Challenges for new leadership

Turnover in China’s political leadership raises questions about the likely path of government policy and how the new leadership is likely to tackle longer-term economic challenges. Interestingly, outgoing Chinese President Hu Jintao recently said that China should plan to double per capita GDP from 2010 to 2020; this goal may be realistic if Chinese economic growth doesn’t slow down. This will likely require significant reforms aimed at maintaining long-term growth in the face of challenging demographics. Hu hinted at reforms by calling for the private sector to have “equal access to factors of production.” Hu also called for improving the ability to innovate and for a boost to domestic demand. Equal access for the private sector is significant. Today, state-run businesses have favorable terms of credit, thus frequently limiting credit to private-sector businesses, especially smaller ones that must pay very high rates of interest in the informal credit sector. Reformers want to free-up market interest rates that are currently set by the central bank and allow all borrowers to compete freely for credit. Hu’s evident support for this measure could presage considerable reform of credit markets. However, doing so will likely have the effect of reducing the profit margins of state-run businesses.
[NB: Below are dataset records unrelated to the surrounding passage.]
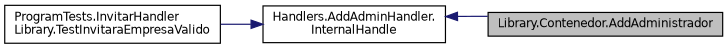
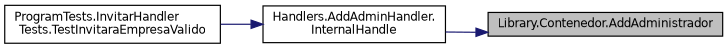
  digraph {
    rankdir=RL
    node [color=black fillcolor=white fontname=Helvetica fontsize=10 shape=record style=filled]
    edge [color=midnightblue dir=back fontname=Helvetica fontsize=10 labelfontname=Helvetica labelfontsize=10 style=solid]
    n1 [fillcolor=grey75 fontcolor=black height=0.2 label="Library.Contenedor.AddAdministrador" width=0.4]
    n2 [height=0.2 label="Handlers.AddAdminHandler.\lInternalHandle" width=0.4]
-   n3 [height=0.2 label="ProgramTests.InvitarHandler\lLibrary.TestInvitaraEmpresaValido" width=0.4]
-   n2 -> n1
+   n3 [height=0.2 label="ProgramTests.InvitarHandler\lTests.TestInvitaraEmpresaValido" width=0.4]
+   n1 -> n2
    n2 -> n3
  }
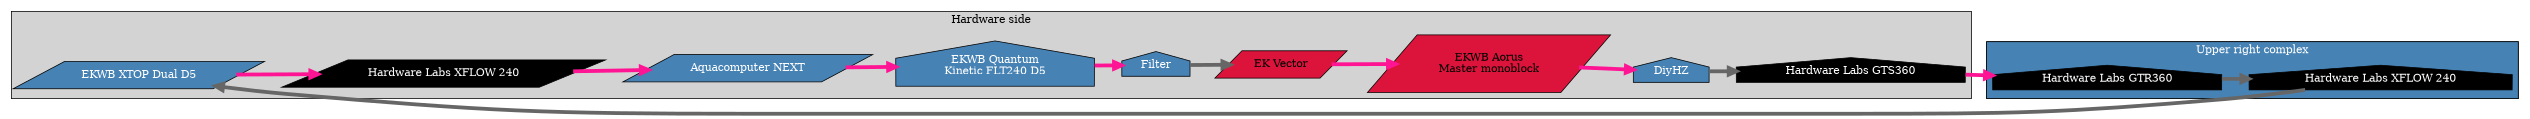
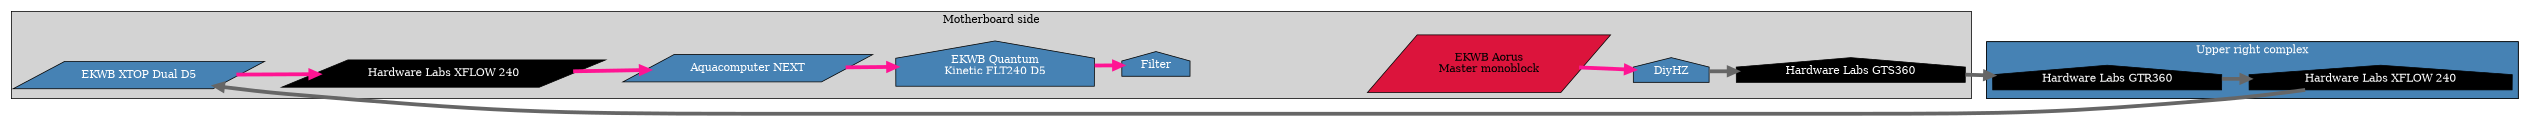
  graph {
    compound=true
    rankdir=LR
    node [fillcolor=steelblue fontcolor=white shape=house style=filled]
    edge [color=deeppink dir=forward penwidth=5]
    n1 [fillcolor=black label="Hardware Labs GTS360"]
    n2 [fillcolor=black label="Hardware Labs XFLOW 240" shape=parallelogram]
    n3 [dir=forward label="Aquacomputer NEXT" shape=parallelogram]
-   n4 [fillcolor=crimson label="EK Vector" shape=parallelogram fontcolor=""]
    n5 [fillcolor=crimson label="EKWB Aorus\nMaster monoblock" shape=parallelogram fontcolor=""]
    DiyHZ [dir=forward]
    n7 [dir=forward label="EKWB XTOP Dual D5" shape=parallelogram]
    Filter [dir=forward]
    n9 [label="EKWB Quantum\nKinetic FLT240 D5"]
    n10 [fillcolor=black label="Hardware Labs GTR360"]
    n11 [fillcolor=black label="Hardware Labs XFLOW 240"]
    subgraph cluster_1 {
-     label="Hardware side"
+     label="Motherboard side"
      style=filled
      n1
      n2
      n3
-     n4
      n5
      DiyHZ
      n7
      Filter
      n9
    }
    subgraph cluster_2 {
      label="XTOP side"
      style=filled
      n10
      n11
      subgraph cluster_3 {
        fillcolor=steelblue
        fontcolor=white
        label="Upper right complex"
        style=filled
      }
    }
-   n1 -- n10
+   n1 -- n10 [color=gray40]
    n2 -- n3
    n3 -- n9
-   n4 -- n5
    n5 -- DiyHZ
    DiyHZ -- n1 [color=gray40]
    n7 -- n2
-   Filter -- n4 [color=gray40]
    n9 -- Filter
    n10 -- n11 [color=gray40]
    n11 -- n7 [color=gray40]
  }
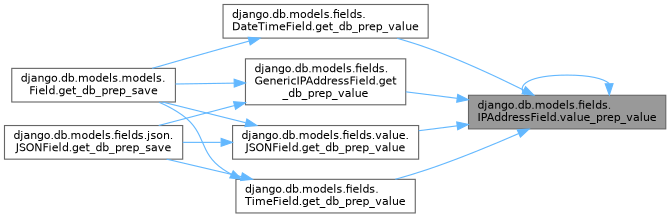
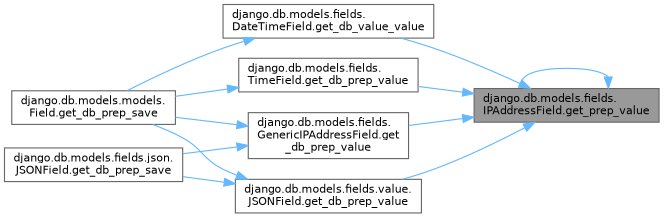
  digraph {
    rankdir=RL
    node [color=grey40 fillcolor=white fontname=Helvetica fontsize=10 shape=box style=filled]
    edge [color=steelblue1 dir=back fontname=Helvetica fontsize=10 labelfontname=Helvetica labelfontsize=10 style=solid]
-   n1 [color=gray40 fillcolor=grey60 fontcolor=black height=0.2 label="django.db.models.fields.\lIPAddressField.value_prep_value" width=0.4]
-   n2 [height=0.2 label="django.db.models.fields.\lDateTimeField.get_db_prep_value" width=0.4]
+   n1 [color=gray40 fillcolor=grey60 fontcolor=black height=0.2 label="django.db.models.fields.\lIPAddressField.get_prep_value" width=0.4]
+   n2 [height=0.2 label="django.db.models.fields.\lDateTimeField.get_db_value_value" width=0.4]
    n3 [height=0.2 label="django.db.models.fields.\lGenericIPAddressField.get\l_db_prep_value" width=0.4]
    n4 [height=0.2 label="django.db.models.fields.value.\lJSONField.get_db_prep_value" width=0.4]
    n5 [height=0.2 label="django.db.models.fields.\lTimeField.get_db_prep_value" width=0.4]
    n6 [height=0.2 label="django.db.models.models.\lField.get_db_prep_save" width=0.4]
    n7 [height=0.2 label="django.db.models.fields.json.\lJSONField.get_db_prep_save" width=0.4]
    n1 -> n1
    n1 -> n2
    n1 -> n3
    n1 -> n4
    n1 -> n5
    n2 -> n6
    n3 -> n6
    n3 -> n7
    n4 -> n6
    n4 -> n7
    n5 -> n6
-   n5 -> n7
  }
Turnover in China’s political leadership raises questions about the likely path of government policy and how the new leadership is likely to tackle longer-term economic challenges.

Another issue is the necessity of shifting away from export-led growth toward consumer-led growth. Rising wages are already helping to make this happen. For example, in the past three years, the wages of China’s migrant workers increased 56 percent. Yet, exporters have mostly not passed on this cost increase to their customers. The prices of US imports from China rose only 4 percent in the last three years. Absent huge productivity gains, this pattern cannot be sustained indefinitely as it would ultimately mean disappearing profit margins. Rather, export growth will likely decline, and with big wage increases, consumer spending in China should grow faster. Market-opening reforms can help to accelerate this change in China’s economic structure.